La Barokka is the stage name of the Maltese singer Maria Muscat, a well-known figure on Maltese television. In addition to her concerts in Malta, La Barokka has also toured the US and the UK.

==Background==
Born in Malta, La Barokka started vocal training when she was sixteen, which led her into participating in various Maltese musicals. In 2000, she gave her début concert in the Mdina Cathedral in Malta. This concert attracted a crowd of around 900, which included the president of the Republic of Malta and the prime minister. On hearing her, the president invited her to give a concert at his palace in San Anton Gardens that same year. In the following years, La Barokka gave another concert at the Saint James Cavalier, and another in St. Julian's at the Bay Street complex.

In 2004, La Barokka released the single "You", a blend of classical and hip hop music, with music by Elton Zarb and Tonio Cardona of Freetime Studios and lyrics by Robbie Govus. The song also featured the hip hop singer Pendemonium. In 2005, the song was chosen by the New York Filming Academy for a music video shot in London. 2004 also saw La Barokka give two concerts at the Hilton and the Corinithia Palace in Malta. In 2007, she started to produce her own TV show, produced with American co-host John Di Lemme. In the same year she undertook her first show in Atlanta.
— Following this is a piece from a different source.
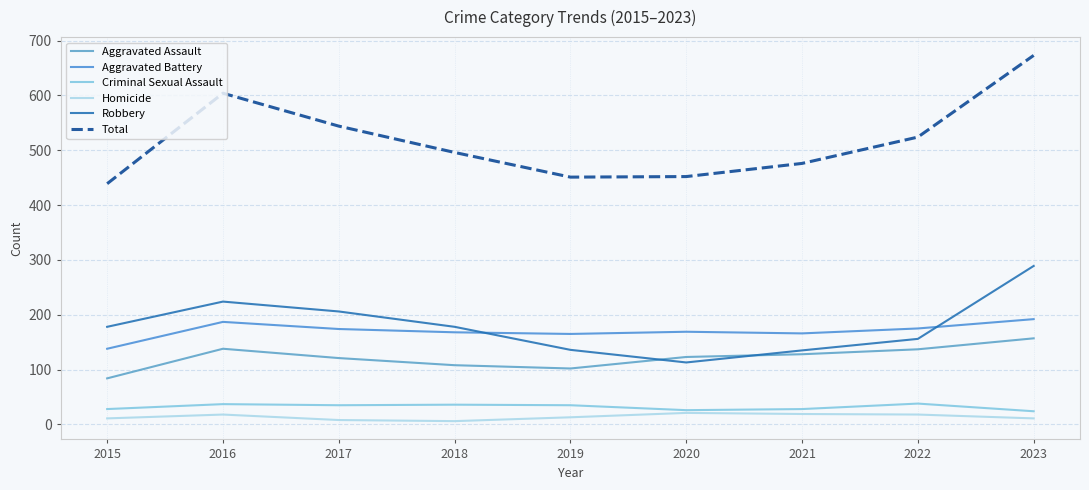

What is the minimum value for Criminal Sexual Assault?

24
In 2007, La Barokka released the single "A Different Day", created for the 'Find Your Why Main Event' in Atlanta, US. The song was written by Robert Govus and composed by Elton Zarb.

The show's first "season" has been viewed by not less than 28,000 people (almost 7 percent of the Maltese TV audience share, according to a Maltese Broadcasting Authority survey).

In April 2009, La Barokka performed and produced 'He Lives In You, Live in Concert', in Valletta, Malta, a concert that attracted hundreds of people and was also aired on the Maltese national TV station, PBS. La Barokka sang with Italian singer Jonie Falcone in Rome, and recorded a song with Don't Worry Records. The song "Cruel" is part of Jonie Falcone's double album sold in Europe and United States.